Segundo a investigação, Marcelo foi vítima de um sequestro seguido de morte planejado por um grupo criminoso liderado por Lucas Soares de Lima, conhecido como “Quadrado”, apontado pela Polícia Civil como mentor da ação.
De acordo com as apurações, Lucas atraiu o empresário para uma emboscada com a ajuda do irmão, Paulo Sérgio Soares de Almeida, e do amigo Júlio César Moura Batista. Os três foram presos e responderão por homicídio qualificado, sequestro e ocultação de cadáver. A polícia continua procurando um quarto suspeito de participação no crime.
As investigações apontam ainda que os criminosos transferiram R$ 8 mil das contas bancárias de Marcelo antes de matá-lo.

Imagens do circuito interno do condomínio onde o empresário morava registraram seus últimos momentos antes do desaparecimento. As câmeras mostram Marcelo deixando o apartamento sozinho, descendo pelo elevador e entrando em seu carro blindado na garagem.
Segundo a polícia, ele seguiu para um bar, onde encontrou um amigo, e depois desapareceu. Durante as investigações, os agentes também tiveram acesso a imagens que mostram Marcelo em cativeiro antes de sua morte.
A Polícia Civil afirma que Lucas Soares vinha extorquindo o empresário havia algum tempo. Conforme as investigações, o suspeito exigia dinheiro, presentes de alto valor e até um apartamento, alegando ter conhecimento sobre relacionamentos amorosos da vítima.

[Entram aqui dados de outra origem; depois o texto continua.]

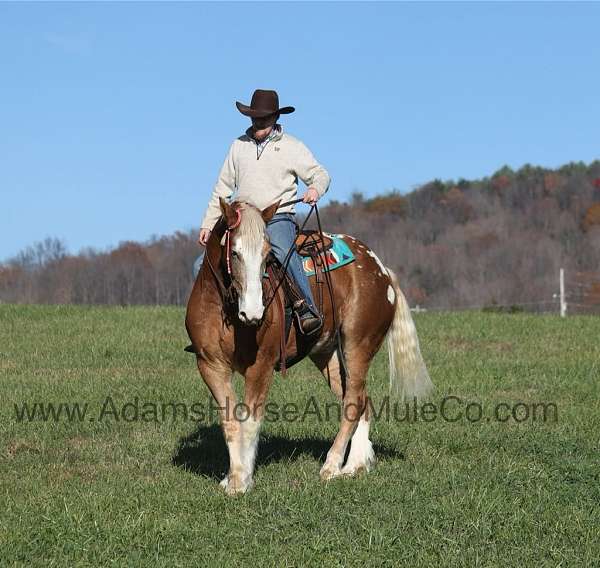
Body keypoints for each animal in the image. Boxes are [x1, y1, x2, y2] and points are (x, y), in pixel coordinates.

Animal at [184, 197, 432, 494]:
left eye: (267, 256)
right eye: (234, 253)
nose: (254, 312)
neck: (227, 312)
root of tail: (382, 270)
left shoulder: (261, 366)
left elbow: (251, 422)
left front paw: (243, 480)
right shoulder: (210, 365)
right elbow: (230, 422)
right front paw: (231, 478)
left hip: (358, 344)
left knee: (353, 401)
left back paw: (333, 465)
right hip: (327, 353)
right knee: (362, 400)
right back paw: (356, 465)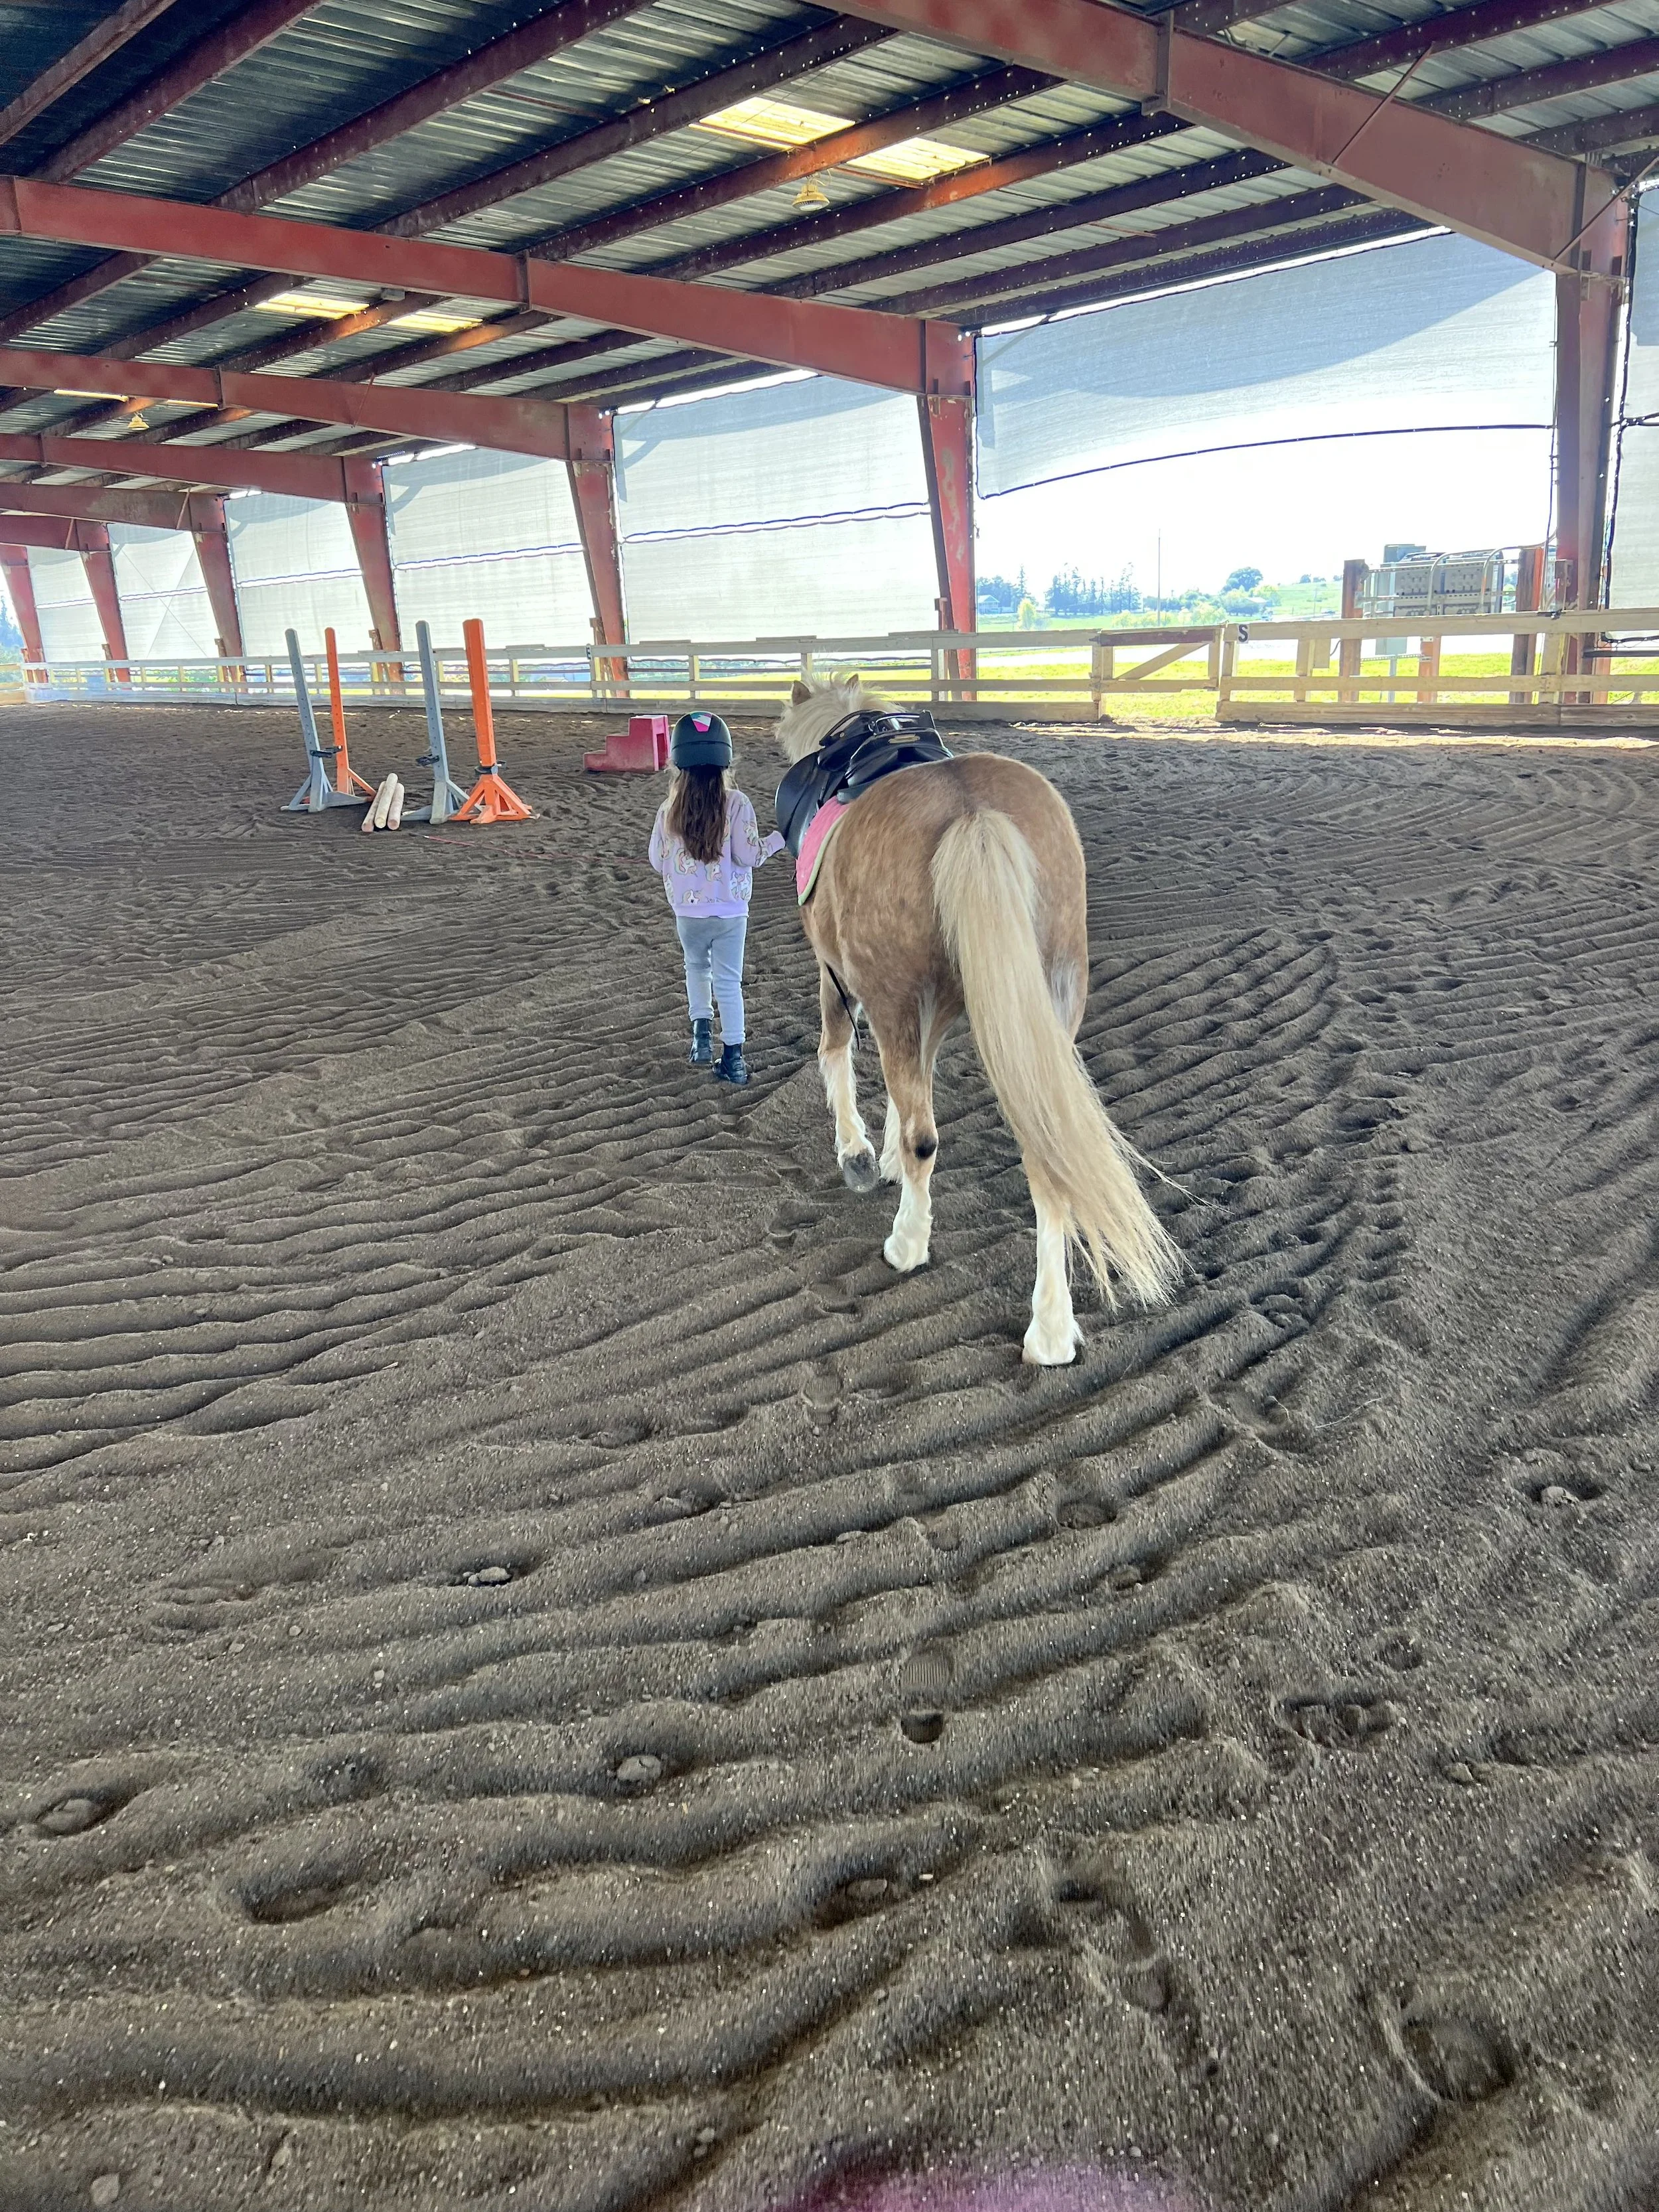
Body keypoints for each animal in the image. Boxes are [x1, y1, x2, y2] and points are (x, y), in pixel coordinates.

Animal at [774, 675, 1181, 1365]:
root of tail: (970, 811)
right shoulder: (935, 1008)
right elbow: (910, 1082)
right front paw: (883, 1157)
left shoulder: (841, 977)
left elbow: (838, 1054)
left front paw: (860, 1156)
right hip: (1048, 1006)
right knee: (1046, 1156)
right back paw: (1051, 1330)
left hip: (889, 993)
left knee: (924, 1134)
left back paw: (907, 1244)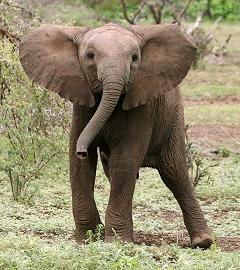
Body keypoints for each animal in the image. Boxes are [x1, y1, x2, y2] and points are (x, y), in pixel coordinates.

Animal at [19, 22, 213, 248]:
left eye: (135, 57)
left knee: (174, 172)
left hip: (173, 118)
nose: (81, 151)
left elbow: (125, 159)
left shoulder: (143, 103)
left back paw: (203, 241)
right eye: (90, 55)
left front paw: (117, 242)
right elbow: (80, 165)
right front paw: (87, 239)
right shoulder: (82, 103)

O caso teve um desdobramento importante após a mãe de Lucas, Zemira Santos Soares, denunciar o próprio filho às autoridades. Ela contou que, em 17 de julho, Paulo Sérgio foi até sua casa visitar a filha, que estava sob seus cuidados, e começou a chorar.
Segundo o relato da mulher, Paulo afirmou que Lucas costumava tomar seus objetos pessoais, incluindo roupas, e disse que o irmão havia criado “um problemão” e pretendia envolver outras pessoas na situação.
Marcelo Magalhães era proprietário de uma loja de materiais de construção em Carapicuíba e detinha 25% de participação em uma empresa especializada em demolição e aluguel de equipamentos para a construção civil.
Além da atuação empresarial, Marcelo criou o projeto social Guiados por uma Estrela, voltado ao apoio de crianças com câncer. A iniciativa surgiu após a morte de sua filha, Lara Manuela, que faleceu em 2021, aos 1 ano de idade, em decorrência da doença.
Lara era filha de Marcelo com a pedagoga Evellyn Dias. Após perder a menina, Evellyn fundou o Instituto Lara Manuela, organização que desenvolve projetos sociais voltados ao atendimento de crianças em tratamento contra o câncer.
A doença foi descoberta quando a avó identificou um caroço no corpo da criança durante um banho, aos nove meses de idade. Exames confirmaram um tumor maligno que evoluiu para metástase, e a família enfrentou um longo tratamento marcado, segundo o relato, por episódios de negligência médica.